En estos días hubo un ensayo serio de golpe de Estado en Turquía y de inmediato un recalentamiento de las tensiones entre Ucrania y Rusia.
El presidente Erdogan, de Turquía, ha emergido con mucha fuerza propia luego del grave levantamiento militar. Erdogan demostró su ascendiente cuando pidió al pueblo turco que saliese a la calle, y éste pueblo salió masivamente y ayudó a abortar el golpe. Permaneció ocupando espacios públicos hasta esta semana, cuando Erdogan aconsejó que se retornara a la normalidad. Sin embargo, el presidente turco entendió que sus “amigos” de occidente le habían jugado en contra, por entender que la conspiración tuvo su cabeza en un predicador radicado ahora en Pensilvania, Estados Unidos. Además, notó que no tuvo en Occidente el apoyo franco que podía esperar de quienes se declaran aliados de Turquía.
El año pasado Turquía había jugado fuerte en Siria (participación más activa, derribo de un avión ruso), pero ahora el presidente entendió que el afán por ser miembro de la Unión Europea había permitido que los occidentales (la OTAN, EE. UU. y la Europa unida) había jugado a favor de los golpistas. Por eso, lo primero que hizo fue viajar a Moscú, zanjar el problema del avión derribado y acordar obras comunes, algunas de ellas demoradas por presión de la OTAN (la alianza militar de EE. UU. y Europa Unida). Quiso que los gestos de acuerdo con Putin alcanzaran notoriedad, como un aviso (¿final?) a los occidentales. Además reclama que Estados Unidos extradite al predicador turco que está en Pensilvania, para someterlo a juicio en Turquía. Erdogan ha dicho también que si el pueblo lo quiere, habrá que restablecer la pena de muerte. En tanto, está tratando de vaciar los bastiones pro occidentales de los kurdos y otros grupos existentes en Turquía, entre ellos los docentes de escuelas privadas. La popularidad de Erdogan subió 20 puntos (hasta casi setenta) y las opiniones desfavorables para su gestión cayeron hasta el 27 por ciento.

Ucrania.
Desde las agitaciones del año anterior, las relaciones entre Ucrania y Rusia
no se han compuesto y en estos días avanzan nuevamente hacia una crisis. El gobierno de Kiev (capital ucraniana) es ahora fuertemente prooccidental, pero la parte oriental de Ucrania está poblada por partidarios de la unión con Rusia.

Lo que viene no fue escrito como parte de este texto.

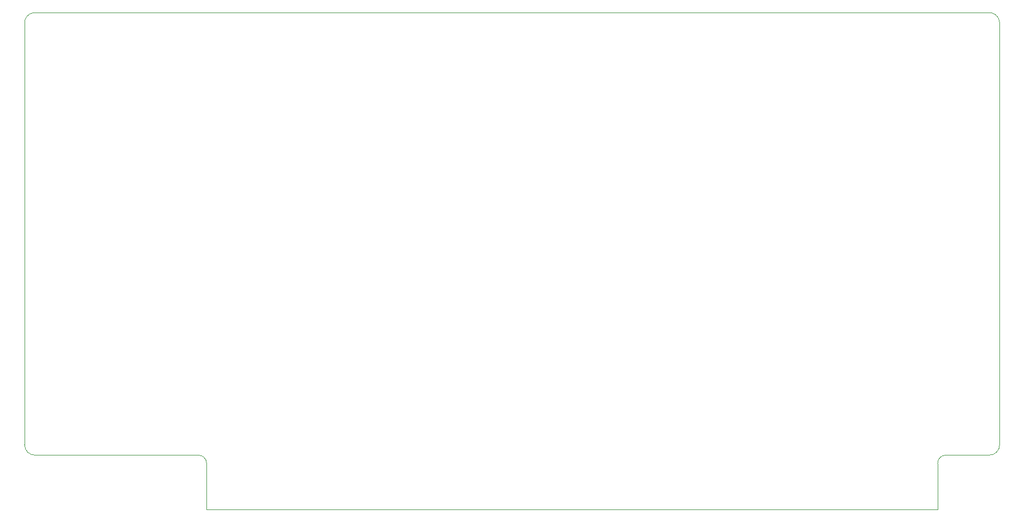
<source format=gm1>
G04 #@! TF.GenerationSoftware,KiCad,Pcbnew,(6.99.0-5233-gf2fcd4b8e1)*
G04 #@! TF.CreationDate,2023-01-05T13:17:03+01:00*
G04 #@! TF.ProjectId,208_PROGRAM_CARD_PROTO_vintage,3230385f-5052-44f4-9752-414d5f434152,1.0*
G04 #@! TF.SameCoordinates,Original*
G04 #@! TF.FileFunction,Profile,NP*
%FSLAX46Y46*%
G04 Gerber Fmt 4.6, Leading zero omitted, Abs format (unit mm)*
G04 Created by KiCad (PCBNEW (6.99.0-5233-gf2fcd4b8e1)) date 2023-01-05 13:17:03*
%MOMM*%
%LPD*%
G01*
G04 APERTURE LIST*
G04 #@! TA.AperFunction,Profile*
%ADD10C,0.050000*%
G04 #@! TD*
G04 APERTURE END LIST*
D10*
X218740000Y-71950000D02*
X218740000Y-137450000D01*
X69175000Y-70400000D02*
X217050000Y-70400000D01*
X210395000Y-139099953D02*
G75*
G03*
X209125000Y-140400000I0J-1270347D01*
G01*
X67575021Y-137500000D02*
G75*
G03*
X69250000Y-139100000I1603779J2200D01*
G01*
X95795000Y-147525000D02*
X95795000Y-140370000D01*
X209125000Y-140400000D02*
X209125000Y-147525000D01*
X217125000Y-139100000D02*
X210395000Y-139100000D01*
X95795000Y-140370000D02*
G75*
G03*
X94525000Y-139100000I-1270000J0D01*
G01*
X94525000Y-139100000D02*
X69250000Y-139100000D01*
X69175000Y-70400016D02*
G75*
G03*
X67575001Y-72075000I2100J-1603684D01*
G01*
X67575000Y-137500000D02*
X67575000Y-72075000D01*
X209125000Y-147525000D02*
X95795000Y-147525000D01*
X217125000Y-139100012D02*
G75*
G03*
X218740000Y-137450000I20800J1595012D01*
G01*
X218739972Y-71950001D02*
G75*
G03*
X217050000Y-70400000I-1616972J-66699D01*
G01*
M02*

</source>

En la crisis anterior, Ucrania perdió la península más oriental, Crimea, cuya mayoría pro rusa se pronunció en este sentido. Otros sectores orientales tienen fuerte tendencia pro rusa y ahora Moscú advierte que Kiev jugará con fuego si avanza en un propósito de realizar actos terroristas en ese sector.
Puede que Ucrania exprese a occidente como réplica al giro que está dando (o amenazando) Turquía luego del frustrado y sangriento golpe militar.